Configuration for checkpointing.

Parameters:
  • id_column – Name of the ID column in the input dataset. ID values must be unique across all rows in the dataset and must persist during all operators.

  • checkpoint_path – Path to store the checkpoint data. It can be a path to a cloud object storage (e.g. s3://bucket/path) or a file system path. If the latter, the path must be a network-mounted file system (e.g. /mnt/cluster_storage/) that is accessible to the entire cluster. If not set, defaults to RAY_DATA_CHECKPOINT_PATH_BUCKET/ray_data_checkpoint.

  • delete_checkpoint_on_success – If true, automatically delete checkpoint data when the dataset execution succeeds. Only supported for batch-based backend currently.

  • override_filesystem – Override the pyarrow.fs.FileSystem object used to read/write checkpoint data. Use this when you want to use custom credentials.

  • override_backend – Override the CheckpointBackend object used to access the checkpoint backend storage.

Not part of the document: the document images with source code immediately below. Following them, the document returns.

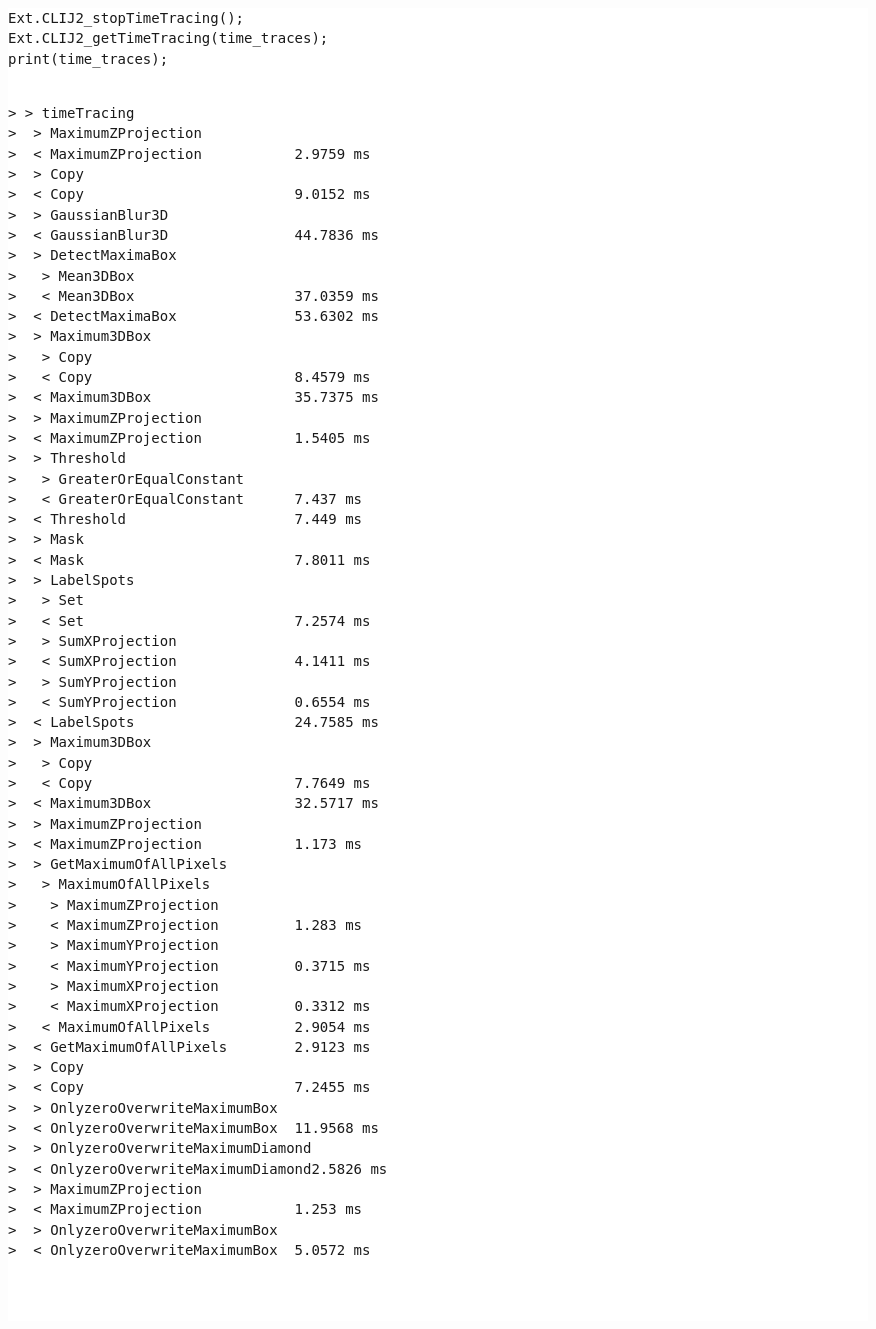 <pre class="highlight">
Ext.CLIJ2_stopTimeTracing();
Ext.CLIJ2_getTimeTracing(time_traces);
print(time_traces);

</pre>
<pre>
> > timeTracing
>  > MaximumZProjection
>  < MaximumZProjection           2.9759 ms
>  > Copy
>  < Copy                         9.0152 ms
>  > GaussianBlur3D
>  < GaussianBlur3D               44.7836 ms
>  > DetectMaximaBox
>   > Mean3DBox
>   < Mean3DBox                   37.0359 ms
>  < DetectMaximaBox              53.6302 ms
>  > Maximum3DBox
>   > Copy
>   < Copy                        8.4579 ms
>  < Maximum3DBox                 35.7375 ms
>  > MaximumZProjection
>  < MaximumZProjection           1.5405 ms
>  > Threshold
>   > GreaterOrEqualConstant
>   < GreaterOrEqualConstant      7.437 ms
>  < Threshold                    7.449 ms
>  > Mask
>  < Mask                         7.8011 ms
>  > LabelSpots
>   > Set
>   < Set                         7.2574 ms
>   > SumXProjection
>   < SumXProjection              4.1411 ms
>   > SumYProjection
>   < SumYProjection              0.6554 ms
>  < LabelSpots                   24.7585 ms
>  > Maximum3DBox
>   > Copy
>   < Copy                        7.7649 ms
>  < Maximum3DBox                 32.5717 ms
>  > MaximumZProjection
>  < MaximumZProjection           1.173 ms
>  > GetMaximumOfAllPixels
>   > MaximumOfAllPixels
>    > MaximumZProjection
>    < MaximumZProjection         1.283 ms
>    > MaximumYProjection
>    < MaximumYProjection         0.3715 ms
>    > MaximumXProjection
>    < MaximumXProjection         0.3312 ms
>   < MaximumOfAllPixels          2.9054 ms
>  < GetMaximumOfAllPixels        2.9123 ms
>  > Copy
>  < Copy                         7.2455 ms
>  > OnlyzeroOverwriteMaximumBox
>  < OnlyzeroOverwriteMaximumBox  11.9568 ms
>  > OnlyzeroOverwriteMaximumDiamond
>  < OnlyzeroOverwriteMaximumDiamond2.5826 ms
>  > MaximumZProjection
>  < MaximumZProjection           1.253 ms
>  > OnlyzeroOverwriteMaximumBox
>  < OnlyzeroOverwriteMaximumBox  5.0572 ms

  • filter_num_threads – Number of threads used to filter checkpointed rows.

  • write_num_threads – Number of threads used to write checkpoint files for completed rows.

  • checkpoint_path_partition_filter – Filter for checkpoint files to load during restoration when reading from checkpoint_path.

PublicAPI (beta): This API is in beta and may change before becoming stable.